▶ _Problem requirements_: Turn the items below into a JSON list of strings with one string for each line, skipping blank lines and leaving out the pictures.

▶ _Exercise material_:
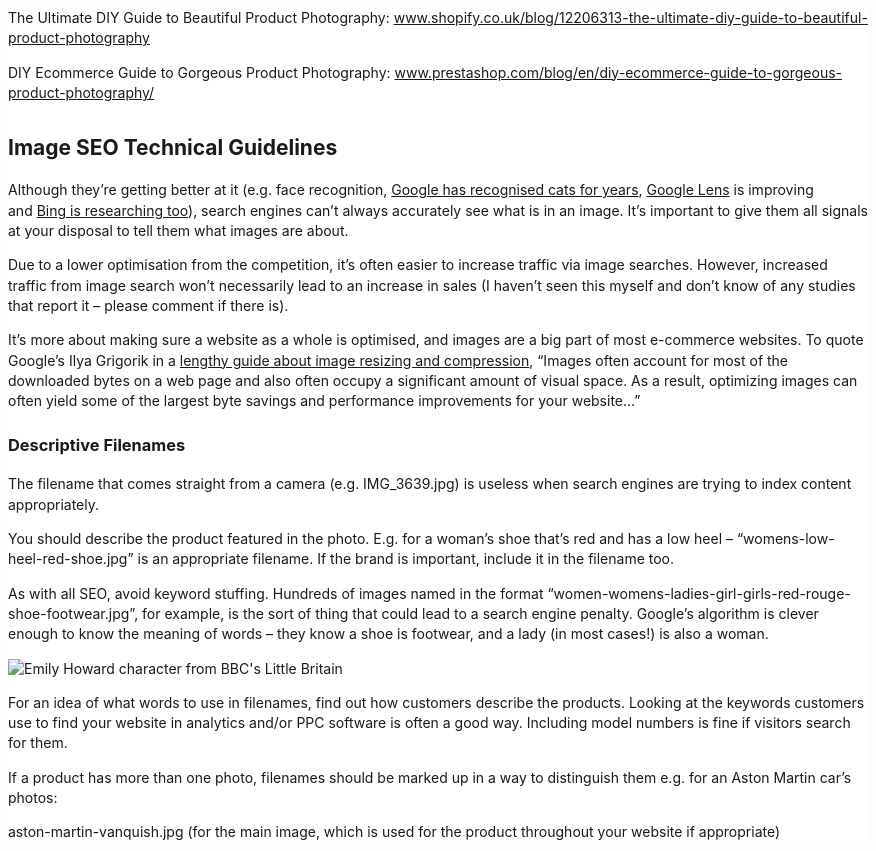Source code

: <iframe class=" lazyloaded" src="https://www.youtube.com/embed/K5B6wxjvsgU?rel=0" width="560" height="315" frameborder="0" allowfullscreen="allowfullscreen" data-mce-fragment="1" data-src="//www.youtube.com/embed/K5B6wxjvsgU?rel=0"></iframe>

The Ultimate DIY Guide to Beautiful Product Photography: <a href="http://www.shopify.co.uk/blog/12206313-the-ultimate-diy-guide-to-beautiful-product-photography" target="_blank" rel="noopener noreferrer">www.shopify.co.uk/blog/12206313-the-ultimate-diy-guide-to-beautiful-product-photography</a>

DIY Ecommerce Guide to Gorgeous Product Photography: <a href="http://www.prestashop.com/blog/en/diy-ecommerce-guide-to-gorgeous-product-photography/" target="_blank" rel="noopener noreferrer">www.prestashop.com/blog/en/diy-ecommerce-guide-to-gorgeous-product-photography/</a>
<h2 id="tech">Image SEO Technical Guidelines</h2>
Although they’re getting better at it (e.g. face recognition, <a href="http://www.bbc.co.uk/news/technology-18595351" target="_blank" rel="noopener noreferrer">Google has recognised cats for years</a>, <a href="https://lens.google.com/">Google Lens</a> is improving and <a href="https://blogs.bing.com/search-quality-insights/May-2018/Internet-Scale-Deep-Learning-for-Bing-Image-Search" target="_blank" rel="noopener noreferrer">Bing is researching too</a>), search engines can’t always accurately see what is in an image. It’s important to give them all signals at your disposal to tell them what images are about.

Due to a lower optimisation from the competition, it’s often easier to increase traffic via image searches. However, increased traffic from image search won’t necessarily lead to an increase in sales (I haven’t seen this myself and don’t know of any studies that report it – please comment if there is).

It’s more about making sure a website as a whole is optimised, and images are a big part of most e-commerce websites. To quote Google’s Ilya Grigorik in a <a href="https://developers.google.com/web/fundamentals/performance/optimizing-content-efficiency/image-optimization" target="_blank" rel="noopener noreferrer">lengthy guide about image resizing and compression</a>, “Images often account for most of the downloaded bytes on a web page and also often occupy a significant amount of visual space. As a result, optimizing images can often yield some of the largest byte savings and performance improvements for your website…”
<h3>Descriptive Filenames</h3>
The filename that comes straight from a camera (e.g. IMG_3639.jpg) is useless when search engines are trying to index content appropriately.

You should describe the product featured in the photo. E.g. for a woman’s shoe that’s red and has a low heel – “womens-low-heel-red-shoe.jpg” is an appropriate filename. If the brand is important, include it in the filename too.

As with all SEO, avoid keyword stuffing. Hundreds of images named in the format “women-womens-ladies-girl-girls-red-rouge-shoe-footwear.jpg”, for example, is the sort of thing that could lead to a search engine penalty. Google’s algorithm is clever enough to know the meaning of words – they know a shoe is footwear, and a lady (in most cases!) is also a woman.

<img class="aligncenter size-full wp-image-4227" src="https://k8k5i5r9.stackpathcdn.com/wp-content/uploads/2015/05/image-conversion-lady.jpg" alt="Emily Howard character from BBC's Little Britain" width="500" height="338" />

For an idea of what words to use in filenames, find out how customers describe the products. Looking at the keywords customers use to find your website in analytics and/or PPC software is often a good way. Including model numbers is fine if visitors search for them.

If a product has more than one photo, filenames should be marked up in a way to distinguish them e.g. for an Aston Martin car’s photos:

aston-martin-vanquish.jpg (for the main image, which is used for the product throughout your website if appropriate)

▶ _Result_:
[
  "Source code",
  ": <iframe class=\" lazyloaded\" src=\"https://www.youtube.com/embed/K5B6wxjvsgU?rel=0\" width=\"560\" height=\"315\" frameborder=\"0\" allowfullscreen=\"allowfullscreen\" data-mce-fragment=\"1\" data-src=\"//www.youtube.com/embed/K5B6wxjvsgU?rel=0\"></iframe>",
  "The Ultimate DIY Guide to Beautiful Product Photography: <a href=\"http://www.shopify.co.uk/blog/12206313-the-ultimate-diy-guide-to-beautiful-product-photography\" target=\"_blank\" rel=\"noopener noreferrer\">www.shopify.co.uk/blog/12206313-the-ultimate-diy-guide-to-beautiful-product-photography</a>",
  "DIY Ecommerce Guide to Gorgeous Product Photography: <a href=\"http://www.prestashop.com/blog/en/diy-ecommerce-guide-to-gorgeous-product-photography/\" target=\"_blank\" rel=\"noopener noreferrer\">www.prestashop.com/blog/en/diy-ecommerce-guide-to-gorgeous-product-photography/</a>",
  "<h2 id=\"tech\">Image SEO Technical Guidelines</h2>",
  "Although they’re getting better at it (e.g. face recognition, <a href=\"http://www.bbc.co.uk/news/technology-18595351\" target=\"_blank\" rel=\"noopener noreferrer\">Google has recognised cats for years</a>, <a href=\"https://lens.google.com/\">Google Lens</a> is improving and <a href=\"https://blogs.bing.com/search-quality-insights/May-2018/Internet-Scale-Deep-Learning-for-Bing-Image-Search\" target=\"_blank\" rel=\"noopener noreferrer\">Bing is researching too</a>), search engines can’t always accurately see what is in an image. It’s important to give them all signals at your disposal to tell them what images are about.",
  "Due to a lower optimisation from the competition, it’s often easier to increase traffic via image searches. However, increased traffic from image search won’t necessarily lead to an increase in sales (I haven’t seen this myself and don’t know of any studies that report it – please comment if there is).",
  "It’s more about making sure a website as a whole is optimised, and images are a big part of most e-commerce websites. To quote Google’s Ilya Grigorik in a <a href=\"https://developers.google.com/web/fundamentals/performance/optimizing-content-efficiency/image-optimization\" target=\"_blank\" rel=\"noopener noreferrer\">lengthy guide about image resizing and compression</a>, “Images often account for most of the downloaded bytes on a web page and also often occupy a significant amount of visual space. As a result, optimizing images can often yield some of the largest byte savings and performance improvements for your website…”",
  "<h3>Descriptive Filenames</h3>",
  "The filename that comes straight from a camera (e.g. IMG_3639.jpg) is useless when search engines are trying to index content appropriately.",
  "You should describe the product featured in the photo. E.g. for a woman’s shoe that’s red and has a low heel – “womens-low-heel-red-shoe.jpg” is an appropriate filename. If the brand is important, include it in the filename too.",
  "As with all SEO, avoid keyword stuffing. Hundreds of images named in the format “women-womens-ladies-girl-girls-red-rouge-shoe-footwear.jpg”, for example, is the sort of thing that could lead to a search engine penalty. Google’s algorithm is clever enough to know the meaning of words – they know a shoe is footwear, and a lady (in most cases!) is also a woman.",
  "<img class=\"aligncenter size-full wp-image-4227\" src=\"https://k8k5i5r9.stackpathcdn.com/wp-content/uploads/2015/05/image-conversion-lady.jpg\" alt=\"Emily Howard character from BBC's Little Britain\" width=\"500\" height=\"338\" />",
  "For an idea of what words to use in filenames, find out how customers describe the products. Looking at the keywords customers use to find your website in analytics and/or PPC software is often a good way. Including model numbers is fine if visitors search for them.",
  "If a product has more than one photo, filenames should be marked up in a way to distinguish them e.g. for an Aston Martin car’s photos:",
  "aston-martin-vanquish.jpg (for the main image, which is used for the product throughout your website if appropriate)"
]